A fancy student will do this:

[imath]V(x) = -(c_1x + c_2) = -c_1x - c_2[/imath]

Let [imath]A = -c_1[/imath] and [imath]B = -c_2[/imath]

Then

[imath]V(x) = Ax + B[/imath]

I told you the arbitrary constants can be anything!

 

[Mondo]

Thanks for an answer @mario99

Because dxdxdx is one thing! dx≠d×x.dx \neq d \times x.dx=d×x.

True but so is [imath]d^2V(x)[/imath], a second derivative if function [imath]V(x)[/imath], so it could be written as [imath]\frac{dV(x)^2}{dx^2}[/imath]. Although the later would probably introduce a confusion with the order - is V(x) squared? So I think I answered my own question.

As for the second part of my question: I was mostly interested in integration constants. They should happen on both sides of the equation and they do, as you explained. The point is at the end of calculation, we just arrange them into two constants as needed.

Thank you.

 

[mario99]

Thanks for an answer @mario99

True but so is [imath]d^2V(x)[/imath], a second derivative if function [imath]V(x)[/imath], so it could be written as [imath]\frac{dV(x)^2}{dx^2}[/imath]. Although the later would probably introduce a confusion with the order - is V(x) squared? So I think I answered my own question.

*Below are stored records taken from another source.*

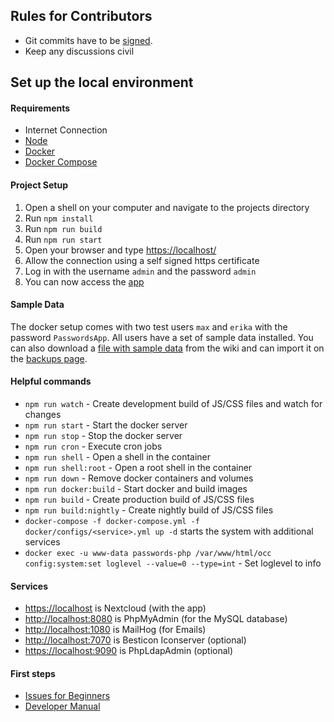 ## Rules for Contributors

* Git commits have to be [signed](https://git.mdns.eu/nextcloud/passwords/wikis/Developers/Contributing/Verify-Git-Commits).
* Keep any discussions civil

## Set up the local environment
#### Requirements
* Internet Connection
* [Node](https://nodejs.org/)
* [Docker](https://store.docker.com/search?type=edition&offering=community)
* [Docker Compose](https://docs.docker.com/compose/install/#install-compose)

#### Project Setup
1. Open a shell on your computer and navigate to the projects directory
2. Run `npm install`
3. Run `npm run build`
4. Run `npm run start`
5. Open your browser and type [https://localhost/](https://localhost/)
6. Allow the connection using a self signed https certificate
7. Log in with the username `admin` and the password `admin`
8. You can now access the [app](http://localhost/index.php/apps/passwords)

#### Sample Data
The docker setup comes with two test users `max` and `erika` with the password `PasswordsApp`.
All users have a set of sample data installed.
You can also download a [file with sample data](https://git.mdns.eu/nextcloud/passwords/wikis/Developers/_files/SamplePasswords.json) from the wiki and can import it on the [backups page](http://localhost/index.php/apps/passwords#/backup).

#### Helpful commands
* `npm run watch` - Create development build of JS/CSS files and watch for changes
* `npm run start` - Start the docker server
* `npm run stop` - Stop the docker server
* `npm run cron` - Execute cron jobs
* `npm run shell` - Open a shell in the container
* `npm run shell:root` - Open a root shell in the container
* `npm run down` - Remove docker containers and volumes
* `npm run docker:build` - Start docker and build images
* `npm run build` - Create production build of JS/CSS files
* `npm run build:nightly` - Create nightly build of JS/CSS files
* `docker-compose -f docker-compose.yml -f docker/configs/<service>.yml up -d` starts the system with additional services
* `docker exec -u www-data passwords-php /var/www/html/occ  config:system:set loglevel --value=0 --type=int` - Set loglevel to info

#### Services
 - [https://localhost](https://localhost) is Nextcloud (with the app)
 - [http://localhost:8080](http://localhost:8080) is PhpMyAdmin (for the MySQL database)
 - [http://localhost:1080](http://localhost:1080) is MailHog (for Emails)
 - [http://localhost:7070](http://localhost:7070) is Besticon Iconserver (optional)
 - [https://localhost:9090](https://localhost:9090) is PhpLdapAdmin (optional)

#### First steps
* [Issues for Beginners](https://github.com/marius-wieschollek/passwords/labels/for%3Astarters)
* [Developer Manual](https://git.mdns.eu/nextcloud/passwords/wikis/Developers/Index)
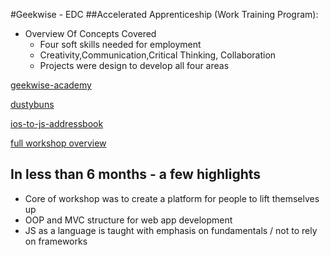 #Geekwise - EDC
##Accelerated Apprenticeship (Work Training Program): 
* Overview Of Concepts Covered
	- Four soft skills needed for employment
	- Creativity,Communication,Critical Thinking, Collaboration
	- Projects were design to develop all four areas


[geekwise-academy](http://geekwise-kao-thao.github.io/geekwise-academy/)

[dustybuns](http://geekwise-kao-thao.github.io/dustybuns/)

[ios-to-js-addressbook](https://geekwise-kao-thao.github.io/addressbook/)

[full workshop overview](https://github.com/geekwise/geekwise_edc_round_two_review/blob/master/README.md)


## In less than 6 months - a few highlights
- Core of workshop was to create a platform for people to lift themselves up
- OOP and MVC structure for web app development
- JS as a language is taught with emphasis on fundamentals / not to rely on frameworks 


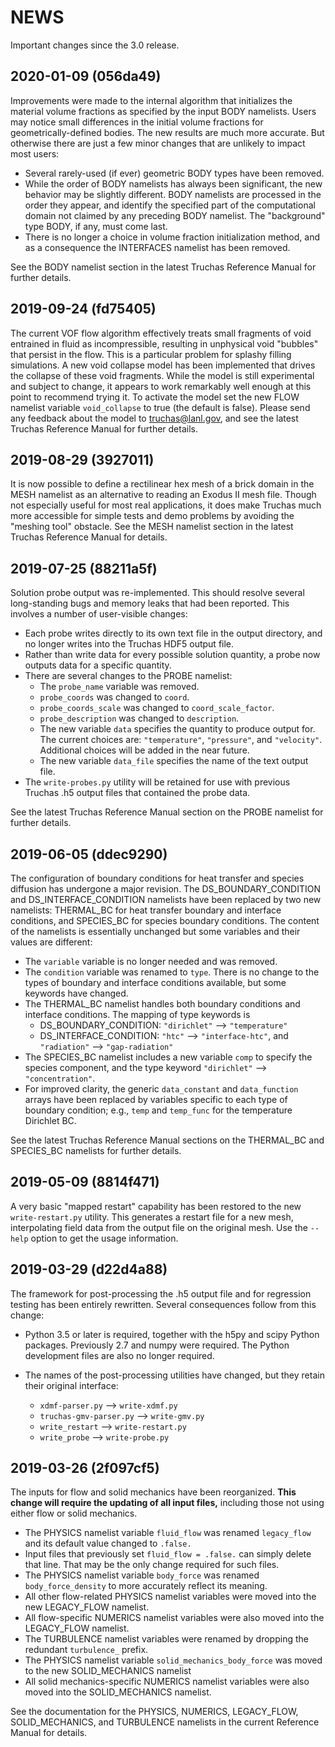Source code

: # NEWS

Important changes since the 3.0 release.

## 2020-01-09 (056da49)

Improvements were made to the internal algorithm that initializes the material
volume fractions as specified by the input BODY namelists. Users may notice
small differences in the initial volume fractions for geometrically-defined
bodies. The new results are much more accurate. But otherwise there are just
a few minor changes that are unlikely to impact most users:
* Several rarely-used (if ever) geometric BODY types have been removed.
* While the order of BODY namelists has always been significant, the new
  behavior may be slightly different. BODY namelists are processed in the
  order they appear, and identify the specified part of the computational
  domain not claimed by any preceding BODY namelist. The "background" type
  BODY, if any, must come last.
* There is no longer a choice in volume fraction initialization method,
  and as a consequence the INTERFACES namelist has been removed.

See the BODY namelist section in the latest Truchas Reference Manual for
further details.

## 2019-09-24 (fd75405)

The current VOF flow algorithm effectively treats small fragments of void
entrained in fluid as incompressible, resulting in unphysical void "bubbles"
that persist in the flow. This is a particular problem for splashy filling
simulations. A new void collapse model has been implemented that drives
the collapse of these void fragments. While the model is still experimental
and subject to change, it appears to work remarkably well enough at this
point to recommend trying it. To activate the model set the new FLOW namelist
variable `void_collapse` to true (the default is false). Please send any
feedback about the model to truchas@lanl.gov, and see the latest Truchas
Reference Manual for further details.

## 2019-08-29 (3927011)

It is now possible to define a rectilinear hex mesh of a brick domain in
the MESH namelist as an alternative to reading an Exodus II mesh file.
Though not especially useful for most real applications, it does make
Truchas much more accessible for simple tests and demo problems by
avoiding the "meshing tool" obstacle. See the MESH namelist section
in the latest Truchas Reference Manual for details.

## 2019-07-25 (88211a5f)

Solution probe output was re-implemented. This should resolve several
long-standing bugs and memory leaks that had been reported. This involves
a number of user-visible changes:
* Each probe writes directly to its own text file in the output directory,
  and no longer writes into the Truchas HDF5 output file.
* Rather than write data for every possible solution quantity, a probe now
  outputs data for a specific quantity.
* There are several changes to the PROBE namelist:
  - The `probe_name` variable was removed.
  - `probe_coords` was changed to `coord`.
  - `probe_coords_scale` was changed to `coord_scale_factor`.
  - `probe_description` was changed to `description`.
  - The new variable `data` specifies the quantity to produce output for. The
    current choices are: `"temperature"`, `"pressure"`, and `"velocity"`.
    Additional choices will be added in the near future.
  - The new variable `data_file` specifies the name of the text output file.
* The `write-probes.py` utility will be retained for use with previous
  Truchas .h5 output files that contained the probe data.

See the latest Truchas Reference Manual section on the PROBE namelist for
further details.

## 2019-06-05 (ddec9290)

The configuration of boundary conditions for heat transfer and species
diffusion has undergone a major revision. The DS_BOUNDARY_CONDITION and
DS_INTERFACE_CONDITION namelists have been replaced by two new namelists:
THERMAL_BC for heat transfer boundary and interface conditions, and SPECIES_BC
for species boundary conditions. The content of the namelists is essentially
unchanged but some variables and their values are different:
* The `variable` variable is no longer needed and was removed.
* The `condition` variable was renamed to `type`. There is no change to the
  types of boundary and interface conditions available, but some keywords
  have changed.
* The THERMAL_BC namelist handles both boundary conditions and interface
  conditions. The mapping of type keywords is
  - DS_BOUNDARY_CONDITION: `"dirichlet"` --> `"temperature"`
  - DS_INTERFACE_CONDITION: `"htc"` --> `"interface-htc"`, and
    `"radiation"` --> `"gap-radiation"`
* The SPECIES_BC namelist includes a new variable `comp` to specify the
  species component, and the type keyword `"dirichlet"` --> `"concentration"`.
* For improved clarity, the generic `data_constant` and `data_function`
  arrays have been replaced by variables specific to each type of boundary
  condition; e.g., `temp` and `temp_func` for the temperature Dirichlet BC.

See the latest Truchas Reference Manual sections on the THERMAL_BC and
SPECIES_BC namelists for further details.

## 2019-05-09 (8814f471)

A very basic "mapped restart" capability has been restored to the new
`write-restart.py` utility. This generates a restart file for a new mesh,
interpolating field data from the output file on the original mesh. Use the
`--help` option to get the usage information.

## 2019-03-29 (d22d4a88)

The framework for post-processing the .h5 output file and for regression
testing has been entirely rewritten. Several consequences follow from
this change:

* Python 3.5 or later is required, together with the h5py and scipy Python
  packages. Previously 2.7 and numpy were required. The Python development
  files are also no longer required.

* The names of the post-processing utilities have changed, but they retain
  their original interface:

  - `xdmf-parser.py` --> `write-xdmf.py`
  - `truchas-gmv-parser.py` --> `write-gmv.py`
  - `write_restart` --> `write-restart.py`
  - `write_probe` --> `write-probe.py`

## 2019-03-26 (2f097cf5)

The inputs for flow and solid mechanics have been reorganized. **This change
will require the updating of all input files,** including those not using
either flow or solid mechanics.

* The PHYSICS namelist variable `fluid_flow` was renamed `legacy_flow` and
  its default value changed to `.false.`
* Input files that previously set `fluid_flow = .false.` can simply delete
  that line. That may be the only change required for such files.
* The PHYSICS namelist variable `body_force` was renamed `body_force_density`
  to more accurately reflect its meaning.
* All other flow-related PHYSICS namelist variables were moved into the new
  LEGACY_FLOW namelist.
* All flow-specific NUMERICS namelist variables were also moved into the
  LEGACY_FLOW namelist.
* The TURBULENCE namelist variables were renamed by dropping the redundant
  `turbulence_` prefix.
* The PHYSICS namelist variable `solid_mechanics_body_force` was moved to
  the new SOLID_MECHANICS namelist
* All solid mechanics-specific NUMERICS namelist variables were also moved
  into the SOLID_MECHANICS namelist.

See the documentation for the PHYSICS, NUMERICS, LEGACY_FLOW, SOLID_MECHANICS,
and TURBULENCE namelists in the current Reference Manual for details.
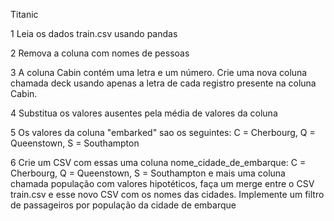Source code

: Titanic

1 Leia os dados train.csv usando pandas

2 Remova a coluna com nomes de pessoas

3 A coluna Cabin contém uma letra e um número. Crie uma nova coluna chamada deck usando apenas a letra de cada registro presente na coluna Cabin.

4 Substitua os valores ausentes pela média de valores da coluna

5 Os valores da coluna "embarked" sao os seguintes: C = Cherbourg, Q = Queenstown, S = Southampton

6 Crie um CSV com essas uma coluna nome_cidade_de_embarque: C = Cherbourg, Q = Queenstown, S = Southampton e mais uma coluna chamada população com valores hipotéticos, faça um merge entre o CSV train.csv e esse novo CSV com os nomes das cidades. Implemente um filtro de passageiros por população da cidade de embarque

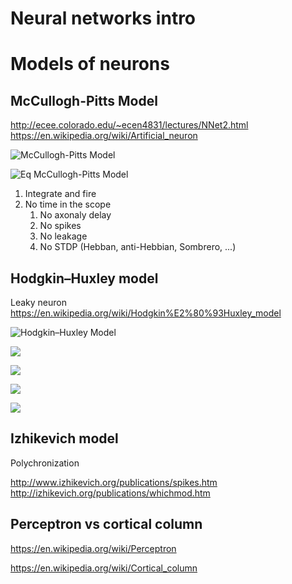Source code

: # Neural networks intro

# Models of neurons 

## McCullogh-Pitts Model

http://ecee.colorado.edu/~ecen4831/lectures/NNet2.html
https://en.wikipedia.org/wiki/Artificial_neuron

![McCullogh-Pitts Model](http://ecee.colorado.edu/%7Eecen4831/lectures/MPneuron.gif)

![Eq McCullogh-Pitts Model](http://ecee.colorado.edu/%7Eecen4831/lectures/NN2img1.gif)

1. Integrate and fire 
1. No time in the scope
   1. No axonaly delay
   1. No spikes 
   1. No leakage
   1. No STDP (Hebban, anti-Hebbian, Sombrero, ...)


## Hodgkin–Huxley model

Leaky neuron
https://en.wikipedia.org/wiki/Hodgkin%E2%80%93Huxley_model


![Hodgkin–Huxley Model](https://upload.wikimedia.org/wikipedia/commons/c/cf/Hodgkin-Huxley.jpg)

![](https://wikimedia.org/api/rest_v1/media/math/render/svg/57d1b3bbb35cff6bf377c856d8bd9ae757bccb32)

![](https://wikimedia.org/api/rest_v1/media/math/render/svg/57d1b3bbb35cff6bf377c856d8bd9ae757bccb32)

![](https://wikimedia.org/api/rest_v1/media/math/render/svg/c5434aab0a1d7aafab87cd8e24132915b1b4a080)

![](https://wikimedia.org/api/rest_v1/media/math/render/svg/59608db44b5ed8fea02434ec45c0e82b330eada5)

## Izhikevich model

Polychronization

http://www.izhikevich.org/publications/spikes.htm
http://izhikevich.org/publications/whichmod.htm

## Perceptron vs cortical column 

https://en.wikipedia.org/wiki/Perceptron

https://en.wikipedia.org/wiki/Cortical_column
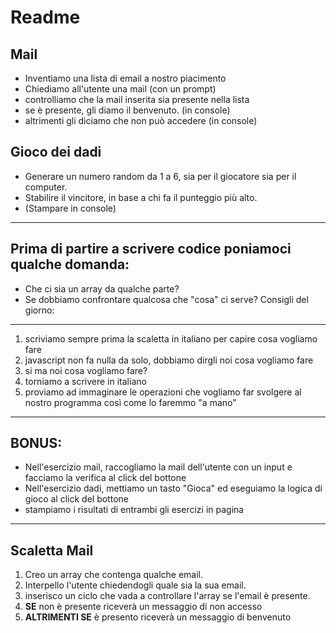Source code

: # Readme

## Mail

- Inventiamo una lista di email a nostro piacimento
- Chiediamo all'utente una mail (con un prompt)
- controlliamo che la mail inserita sia presente nella lista
- se è presente, gli diamo il benvenuto. (in console)
- altrimenti gli diciamo che non può accedere (in console)

## Gioco dei dadi

- Generare un numero random da 1 a 6, sia per il giocatore sia per il computer.
- Stabilire il vincitore, in base a chi fa il punteggio più alto.
- (Stampare in console)
<hr>

## Prima di partire a scrivere codice poniamoci qualche domanda:

- Che ci sia un array da qualche parte?
- Se dobbiamo confrontare qualcosa che "cosa" ci serve? Consigli del giorno:
<hr>

1. scriviamo sempre prima la scaletta in italiano per capire cosa vogliamo fare
2. javascript non fa nulla da solo, dobbiamo dirgli noi cosa vogliamo fare
3. si ma noi cosa vogliamo fare?
4. torniamo a scrivere in italiano
5. proviamo ad immaginare le operazioni che vogliamo far svolgere al nostro
programma così come lo faremmo "a mano"
<hr>

## BONUS:

- Nell'esercizio mail, raccogliamo la mail dell'utente con un input e facciamo
  la verifica al click del bottone
- Nell'esercizio dadi, mettiamo un tasto "Gioca" ed eseguiamo la logica di gioco
  al click del bottone
- stampiamo i risultati di entrambi gli esercizi in pagina
<hr>

## Scaletta Mail

1. Creo un array che contenga qualche email.
2. Interpello l'utente chiedendogli quale sia la sua email.
3. inserisco un ciclo che vada a controllare l'array se l'email è presente.
4. **SE** non è presente riceverà un messaggio di non accesso
5. **ALTRIMENTI SE** è presento riceverà un messaggio di benvenuto
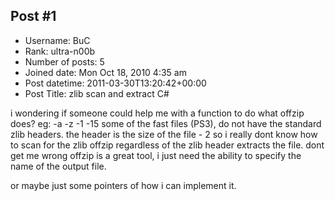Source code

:## Post #1
- Username: BuC
- Rank: ultra-n00b
- Number of posts: 5
- Joined date: Mon Oct 18, 2010 4:35 am
- Post datetime: 2011-03-30T13:20:42+00:00
- Post Title: zlib scan and extract C#

i wondering if someone could help me with a function to do what offzip does?
eg: -a -z -1 -15
some of the fast files (PS3), do not have the standard zlib headers.
the header is the size of the file - 2
so i really dont know how to scan for the zlib
offzip regardless of the zlib header extracts the file.
dont get me wrong offzip is a great tool, i just need the ability to specify the name of the output file.

or maybe just some pointers of how i can implement it.
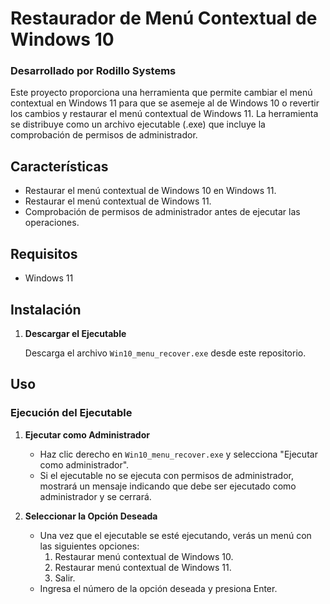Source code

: # Restaurador de Menú Contextual de Windows 10

### Desarrollado por Rodillo Systems

Este proyecto proporciona una herramienta que permite cambiar el menú contextual en Windows 11 para que se asemeje al de Windows 10 o revertir los cambios y restaurar el menú contextual de Windows 11. La herramienta se distribuye como un archivo ejecutable (.exe) que incluye la comprobación de permisos de administrador.

## Características

- Restaurar el menú contextual de Windows 10 en Windows 11.
- Restaurar el menú contextual de Windows 11.
- Comprobación de permisos de administrador antes de ejecutar las operaciones.

## Requisitos

- Windows 11

## Instalación

1. **Descargar el Ejecutable**

   Descarga el archivo `Win10_menu_recover.exe` desde este repositorio.

## Uso

### Ejecución del Ejecutable

1. **Ejecutar como Administrador**

   - Haz clic derecho en `Win10_menu_recover.exe` y selecciona "Ejecutar como administrador".
   - Si el ejecutable no se ejecuta con permisos de administrador, mostrará un mensaje indicando que debe ser ejecutado como administrador y se cerrará.

2. **Seleccionar la Opción Deseada**

   - Una vez que el ejecutable se esté ejecutando, verás un menú con las siguientes opciones:
     1. Restaurar menú contextual de Windows 10.
     2. Restaurar menú contextual de Windows 11.
     3. Salir.
   - Ingresa el número de la opción deseada y presiona Enter.
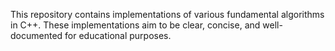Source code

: This repository contains implementations of various fundamental algorithms in C++.
These implementations aim to be clear, concise, and well-documented for educational purposes.

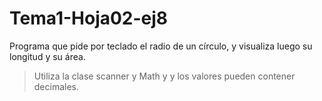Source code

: # Tema1-Hoja02-ej8

Programa que pide por teclado el radio de un círculo, y visualiza luego su longitud y su área.
> Utiliza la clase scanner y Math y y los valores pueden contener decimales.
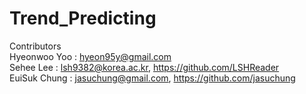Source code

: # Trend_Predicting

Contributors</br>
Hyeonwoo Yoo : hyeon95y@gmail.com</br>
Sehee Lee : lsh9382@korea.ac.kr, https://github.com/LSHReader</br>
EuiSuk Chung : jasuchung@gmail.com, https://github.com/jasuchung</br>


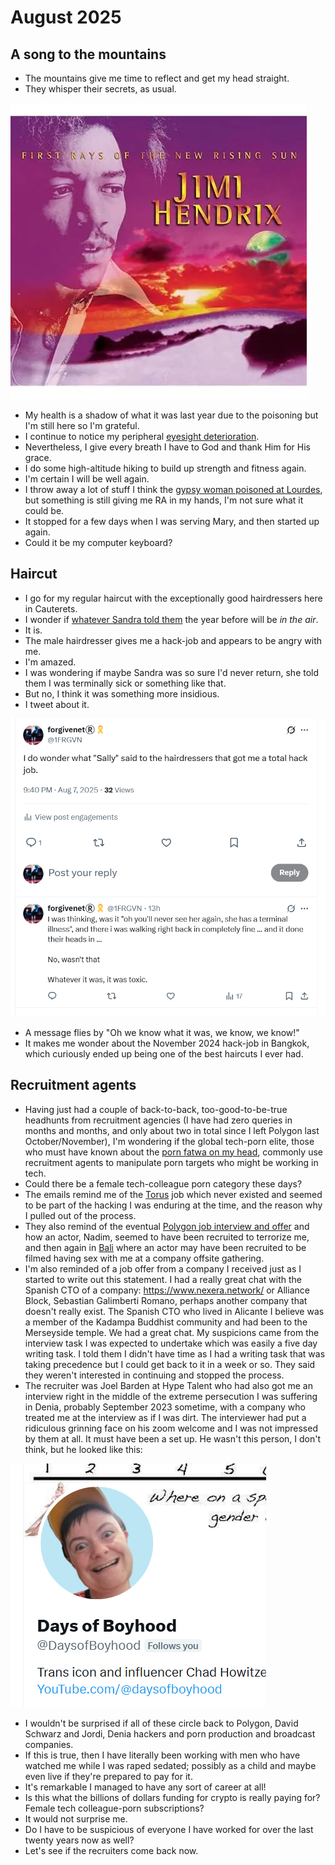 # August 2025

## A song to the mountains

- The mountains give me time to reflect and get my head straight.
- They whisper their secrets, as usual.

[![Hey Baby New Rising Sun](../../content/images/hey-baby.webp)](https://www.youtube.com/watch?v=OJXQ7BBH594)

- My health is a shadow of what it was last year due to the poisoning but I'm still here so I'm grateful.
- I continue to notice my peripheral [eyesight deterioration](july.md#moorfields). 
- Nevertheless, I give every breath I have to God and thank Him for His grace.
- I do some high-altitude hiking to build up strength and fitness again.
- I'm certain I will be well again.
- I throw away a lot of stuff I think the [gypsy woman poisoned at Lourdes](july.md#eyes-and-kidneys-again-and-heart-now-too), but something is still giving me RA in my hands, I'm not sure what it could be.
- It stopped for a few days when I was serving Mary, and then started up again.
- Could it be my computer keyboard?

## Haircut

- I go for my regular haircut with the exceptionally good hairdressers here in Cauterets.
- I wonder if [whatever Sandra told them](../2024/september.md#the-hairdresser) the year before will be *in the air*.
- It is.
- The male hairdresser gives me a hack-job and appears to be angry with me.
- I'm amazed.
- I was wondering if maybe Sandra was so sure I'd never return, she told them I was terminally sick or something like that.
- But no, I think it was something more insidious.
- I tweet about it.

[![Sandra and the hack job](../../content/tweets/august-2025/sally-and-the-hack-job.png)](https://x.com/1FRGVN/status/1953541700179161328)

- A message flies by "Oh we know what it was, we know, we know!"
- It makes me wonder about the November 2024 hack-job in Bangkok, which curiously ended up being one of the best haircuts I ever had.

## Recruitment agents

- Having just had a couple of back-to-back, too-good-to-be-true headhunts from recruitment agencies (I have had zero queries in months and months, and only about two in total since I left Polygon last October/November), I'm wondering if the global tech-porn elite, those who must have known about the [porn fatwa on my head](../early-years/2003.md#porn-fatwa), commonly use recruitment agents to manipulate porn targets who might be working in tech.
- Could there be a female tech-colleague porn category these days?
- The emails remind me of the [Torus](../2023/august.md#head-hunted-by-ex-polygon-director) job which never existed and seemed to be part of the hacking I was enduring at the time, and the reason why I pulled out of the process.
- They also remind of the eventual [Polygon job interview and offer](../2023/november.md#polygon) and how an actor, Nadim, seemed to have been recruited to terrorize me, and then again in [Bali](../2024/may.md#bali) where an actor may have been recruited to be filmed having sex with me at a company offsite gathering.
- I'm also reminded of a job offer from a company I received just as I started to write out this statement. I had a really great chat with the Spanish CTO of a company: https://www.nexera.network/ or Alliance Block, Sebastian Galimberti Romano, perhaps another company that doesn't really exist. The Spanish CTO who lived in Alicante I believe was a member of the Kadampa Buddhist community and had been to the Merseyside temple. We had a great chat. My suspicions came from the interview task I was expected to undertake which was easily a five day writing task. I told them I didn't have time as I had a writing task that was taking precedence but I could get back to it in a week or so. They said they weren't interested in continuing and stopped the process. 
- The recruiter was Joel Barden at Hype Talent who had also got me an interview right in the middle of the extreme persecution I was suffering in Denia, probably September 2023 sometime, with a company who treated me at the interview as if I was dirt. The interviewer had put a ridiculous grinning face on his zoom welcome and I was not impressed by them at all. It must have been a set up. He wasn't this person, I don't think, but he looked like this:

![Freak interview](../../content/images/fake-accounts/freak-interviewee.png)

- I wouldn't be surprised if all of these circle back to Polygon, David Schwarz and Jordi, Denia hackers and porn production and broadcast companies.
- If this is true, then I have literally been working with men who have watched me while I was raped sedated; possibly as a child and maybe even live if they're prepared to pay for it.
- It's remarkable I managed to have any sort of career at all!
- Is this what the billions of dollars funding for crypto is really paying for? Female tech colleague-porn subscriptions?
- It would not surprise me.
- Do I have to be suspicious of everyone I have worked for over the last twenty years now as well?
- Let's see if the recruiters come back now.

As for the second part of my question: I was mostly interested in integration constants. They should happen on both sides of the equation and they do, as you explained. The point is at the end of calculation, we just arrange them into two constants as needed.

Thank you.

[imath]\displaystyle \frac{d}{dx}[/imath] is a differential operator. So if you want to take the second derivative it must be written [imath]\displaystyle \frac{d^2}{dx^2}[/imath]. It is wrong to write [imath]\displaystyle \frac{d}{dx^2}[/imath]. It does not make sense to write [imath]\displaystyle \frac{d V(x)^2}{dx^2}.[/imath] This just means the function is squared but the differential operator is invalid.

You can write this:

[imath]\displaystyle \frac{d}{dx}\left(\frac{dV(x)^2}{dx}\right) = \frac{d^2V(x)^2}{dx^2}[/imath]

But this does mean something else. You are taking the second derivative of the function [imath]\displaystyle V(x) \ \text{squared} \ [/imath] [imath]\displaystyle \rightarrow [V(x)]^2[/imath].